ICx Nomadics turns men into dogs with new explosive sniffer

Published 23 October 2006

The Fido XT is used alongside canine units to maximize coverage; users must train themselves to imitate German shepherds; technology is sensitive enough to locate a pistol that has not been fired in ten years; robot mounting an option, too

Man’s best friend is a dog, but a dog’s best friend may be the Fido XT Explosives Detector, a portable ultra-sensitive device manufactured by Stillwater, Oklahoma-based ICx Nomadics. National Park Police are currently using the Fido XT as an adjunct bomb-sniffing device alongside canine patrols, not to replace them but rather to enhance the live Fido’s accuracy. “We do not want to say in any way, shape or form that we are better than dogs,” said ICx’s John Sikes. “Dogs are much faster and more efficient than anything else out there, but their side-by-side operations with Fido produced uncanny results.” The handheld, three pound instrument can even be mounted on a robot, an application suitable to a dog imitator. “It is truly amazing to see these robots maneuver and search for scent using the Fido sensor; they really look like high tech dogs working to find explosive devices,” said Robots Kip Schultz, a canine trainer/instructor with ICx Nomadics.
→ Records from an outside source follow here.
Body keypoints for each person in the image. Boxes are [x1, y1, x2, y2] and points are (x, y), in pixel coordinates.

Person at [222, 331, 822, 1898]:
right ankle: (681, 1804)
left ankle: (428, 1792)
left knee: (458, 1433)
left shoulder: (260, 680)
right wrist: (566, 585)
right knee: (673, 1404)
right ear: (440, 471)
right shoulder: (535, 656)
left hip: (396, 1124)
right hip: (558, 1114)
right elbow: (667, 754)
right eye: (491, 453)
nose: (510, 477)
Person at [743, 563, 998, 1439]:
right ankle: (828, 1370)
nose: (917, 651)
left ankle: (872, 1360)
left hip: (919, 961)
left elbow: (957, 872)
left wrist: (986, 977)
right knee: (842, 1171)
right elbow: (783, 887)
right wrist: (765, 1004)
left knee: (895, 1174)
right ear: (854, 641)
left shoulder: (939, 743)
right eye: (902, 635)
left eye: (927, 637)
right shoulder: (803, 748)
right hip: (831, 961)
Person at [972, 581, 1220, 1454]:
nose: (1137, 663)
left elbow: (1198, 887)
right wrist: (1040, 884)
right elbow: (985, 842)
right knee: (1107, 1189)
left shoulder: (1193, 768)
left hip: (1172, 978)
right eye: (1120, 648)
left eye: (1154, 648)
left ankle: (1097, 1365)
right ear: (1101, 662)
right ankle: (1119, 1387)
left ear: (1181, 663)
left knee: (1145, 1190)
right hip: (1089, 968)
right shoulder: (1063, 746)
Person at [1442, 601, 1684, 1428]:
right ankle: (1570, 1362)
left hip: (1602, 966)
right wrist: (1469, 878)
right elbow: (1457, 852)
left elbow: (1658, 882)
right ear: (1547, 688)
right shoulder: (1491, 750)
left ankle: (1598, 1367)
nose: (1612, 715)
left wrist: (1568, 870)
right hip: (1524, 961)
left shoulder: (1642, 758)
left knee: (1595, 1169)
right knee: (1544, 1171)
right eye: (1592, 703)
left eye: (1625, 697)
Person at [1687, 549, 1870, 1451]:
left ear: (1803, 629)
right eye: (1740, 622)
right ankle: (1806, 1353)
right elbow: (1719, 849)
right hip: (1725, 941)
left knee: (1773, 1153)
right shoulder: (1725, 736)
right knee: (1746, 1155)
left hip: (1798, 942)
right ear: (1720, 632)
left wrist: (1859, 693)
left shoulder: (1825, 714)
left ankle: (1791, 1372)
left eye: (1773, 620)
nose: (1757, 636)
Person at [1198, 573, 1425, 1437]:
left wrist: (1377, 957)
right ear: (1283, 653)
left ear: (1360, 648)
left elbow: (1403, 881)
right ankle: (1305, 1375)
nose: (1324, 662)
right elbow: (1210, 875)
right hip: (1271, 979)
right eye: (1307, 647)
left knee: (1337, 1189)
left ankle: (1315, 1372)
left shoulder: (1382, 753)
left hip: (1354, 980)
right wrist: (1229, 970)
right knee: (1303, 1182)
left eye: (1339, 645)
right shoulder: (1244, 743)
The only difference is the Fido XT does not try and eat his handler’s roast beef sandwiches.

In fact, even using the Fido XT in its handheld configuration requires canine instincts. Dogs instinctively position their noses in the optimum way to expose their scent glands, and the human user must try to replicate the effort by thinking the way a dog thinks. “We’re talking about picking up the stuff you can’t see. When you enter in wind and different environmental conditions, using the device to screen does take some intelligence,” said Sikes. The Fido XT is so sensitive, in fact, that it can detect residue from a pistol that has not been fired in ten years.

In addition to the National Park Police, the Fido XT is in use at the Statue of Liberty and is being tested for use at the 2008 Beijing Olympics.